## YOUR ASSIGNMENT
Count every line below that holds "VINIL". Number only.

## EXTRACTED INFORMATION

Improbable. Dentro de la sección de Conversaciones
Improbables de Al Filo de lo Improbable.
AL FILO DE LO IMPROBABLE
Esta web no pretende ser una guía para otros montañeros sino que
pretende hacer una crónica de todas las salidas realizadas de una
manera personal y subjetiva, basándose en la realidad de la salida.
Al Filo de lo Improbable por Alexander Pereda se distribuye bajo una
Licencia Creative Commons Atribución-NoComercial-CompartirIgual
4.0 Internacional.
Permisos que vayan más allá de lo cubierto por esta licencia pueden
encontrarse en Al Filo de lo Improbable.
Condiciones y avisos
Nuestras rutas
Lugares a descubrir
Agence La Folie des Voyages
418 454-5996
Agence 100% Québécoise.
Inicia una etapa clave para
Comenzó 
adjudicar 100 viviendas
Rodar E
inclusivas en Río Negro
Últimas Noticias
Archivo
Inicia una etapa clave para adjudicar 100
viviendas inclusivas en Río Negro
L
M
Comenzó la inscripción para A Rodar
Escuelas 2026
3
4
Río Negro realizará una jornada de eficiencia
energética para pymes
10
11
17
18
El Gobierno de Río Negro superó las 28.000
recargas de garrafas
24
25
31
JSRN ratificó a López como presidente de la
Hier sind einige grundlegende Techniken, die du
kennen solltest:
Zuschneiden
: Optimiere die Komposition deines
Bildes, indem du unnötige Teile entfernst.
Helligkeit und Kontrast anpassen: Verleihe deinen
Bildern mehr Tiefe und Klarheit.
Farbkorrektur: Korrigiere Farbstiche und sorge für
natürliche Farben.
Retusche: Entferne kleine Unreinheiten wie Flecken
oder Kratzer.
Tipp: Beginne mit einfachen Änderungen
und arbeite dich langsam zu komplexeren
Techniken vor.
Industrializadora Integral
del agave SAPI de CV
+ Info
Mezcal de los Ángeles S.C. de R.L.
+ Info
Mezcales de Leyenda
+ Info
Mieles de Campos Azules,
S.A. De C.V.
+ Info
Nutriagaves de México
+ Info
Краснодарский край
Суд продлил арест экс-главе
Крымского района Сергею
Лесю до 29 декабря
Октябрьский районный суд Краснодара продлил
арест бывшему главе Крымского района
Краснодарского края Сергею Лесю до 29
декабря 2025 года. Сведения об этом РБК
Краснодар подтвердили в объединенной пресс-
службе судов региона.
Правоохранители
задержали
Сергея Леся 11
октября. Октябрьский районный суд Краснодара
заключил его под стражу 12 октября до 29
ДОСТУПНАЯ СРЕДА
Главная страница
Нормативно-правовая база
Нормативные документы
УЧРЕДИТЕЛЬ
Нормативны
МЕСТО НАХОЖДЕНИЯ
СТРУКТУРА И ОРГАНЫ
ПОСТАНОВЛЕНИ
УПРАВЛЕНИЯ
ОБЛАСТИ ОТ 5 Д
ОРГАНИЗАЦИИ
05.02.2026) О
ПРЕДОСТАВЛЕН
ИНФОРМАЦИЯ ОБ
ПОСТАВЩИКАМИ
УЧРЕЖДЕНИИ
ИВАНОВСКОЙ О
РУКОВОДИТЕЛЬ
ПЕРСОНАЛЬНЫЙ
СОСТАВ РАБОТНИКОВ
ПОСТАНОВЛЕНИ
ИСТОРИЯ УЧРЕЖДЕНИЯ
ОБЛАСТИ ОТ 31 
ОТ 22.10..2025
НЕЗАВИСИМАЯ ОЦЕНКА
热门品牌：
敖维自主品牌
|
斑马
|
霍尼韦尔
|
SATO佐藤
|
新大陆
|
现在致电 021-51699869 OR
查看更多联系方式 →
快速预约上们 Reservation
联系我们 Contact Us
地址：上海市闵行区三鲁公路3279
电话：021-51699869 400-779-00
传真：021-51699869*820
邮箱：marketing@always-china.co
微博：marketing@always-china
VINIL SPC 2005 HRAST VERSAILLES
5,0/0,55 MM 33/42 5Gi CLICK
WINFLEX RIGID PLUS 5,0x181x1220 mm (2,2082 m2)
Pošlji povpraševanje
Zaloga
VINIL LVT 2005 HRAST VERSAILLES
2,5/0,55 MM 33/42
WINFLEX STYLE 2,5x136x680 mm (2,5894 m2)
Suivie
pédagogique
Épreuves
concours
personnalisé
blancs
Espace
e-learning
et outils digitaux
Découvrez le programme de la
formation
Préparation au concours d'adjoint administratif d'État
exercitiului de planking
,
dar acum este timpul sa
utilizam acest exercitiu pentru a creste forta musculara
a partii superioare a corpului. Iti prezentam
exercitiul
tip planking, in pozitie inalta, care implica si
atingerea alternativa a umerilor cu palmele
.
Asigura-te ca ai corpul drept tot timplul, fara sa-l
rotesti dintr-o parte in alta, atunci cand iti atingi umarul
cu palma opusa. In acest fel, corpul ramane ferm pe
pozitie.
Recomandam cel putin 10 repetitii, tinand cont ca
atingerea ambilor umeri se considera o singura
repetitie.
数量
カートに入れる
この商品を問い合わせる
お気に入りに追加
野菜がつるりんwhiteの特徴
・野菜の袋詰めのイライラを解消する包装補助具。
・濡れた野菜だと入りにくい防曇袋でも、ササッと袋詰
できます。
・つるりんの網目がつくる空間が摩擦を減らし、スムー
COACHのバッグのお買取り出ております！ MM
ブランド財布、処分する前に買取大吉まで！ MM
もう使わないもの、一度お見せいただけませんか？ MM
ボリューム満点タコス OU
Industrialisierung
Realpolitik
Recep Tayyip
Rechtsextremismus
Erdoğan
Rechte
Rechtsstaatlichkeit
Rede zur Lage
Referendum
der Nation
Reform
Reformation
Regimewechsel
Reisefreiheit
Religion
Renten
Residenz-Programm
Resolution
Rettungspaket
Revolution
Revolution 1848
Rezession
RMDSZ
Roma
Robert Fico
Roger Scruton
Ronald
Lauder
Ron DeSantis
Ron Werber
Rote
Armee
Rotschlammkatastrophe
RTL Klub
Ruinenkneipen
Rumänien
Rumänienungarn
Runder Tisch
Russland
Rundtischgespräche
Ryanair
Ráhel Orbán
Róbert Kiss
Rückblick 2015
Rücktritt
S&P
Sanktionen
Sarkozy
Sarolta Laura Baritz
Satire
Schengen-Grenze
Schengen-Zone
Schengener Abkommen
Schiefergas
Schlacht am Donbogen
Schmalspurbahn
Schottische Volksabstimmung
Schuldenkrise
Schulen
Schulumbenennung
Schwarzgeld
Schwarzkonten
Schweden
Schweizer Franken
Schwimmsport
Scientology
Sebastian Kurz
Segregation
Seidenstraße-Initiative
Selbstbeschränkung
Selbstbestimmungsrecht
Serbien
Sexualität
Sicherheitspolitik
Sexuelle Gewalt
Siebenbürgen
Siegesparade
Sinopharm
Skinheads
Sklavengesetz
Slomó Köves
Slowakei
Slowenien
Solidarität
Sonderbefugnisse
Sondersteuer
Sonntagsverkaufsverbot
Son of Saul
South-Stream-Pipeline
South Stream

## TASK RESPONSE
2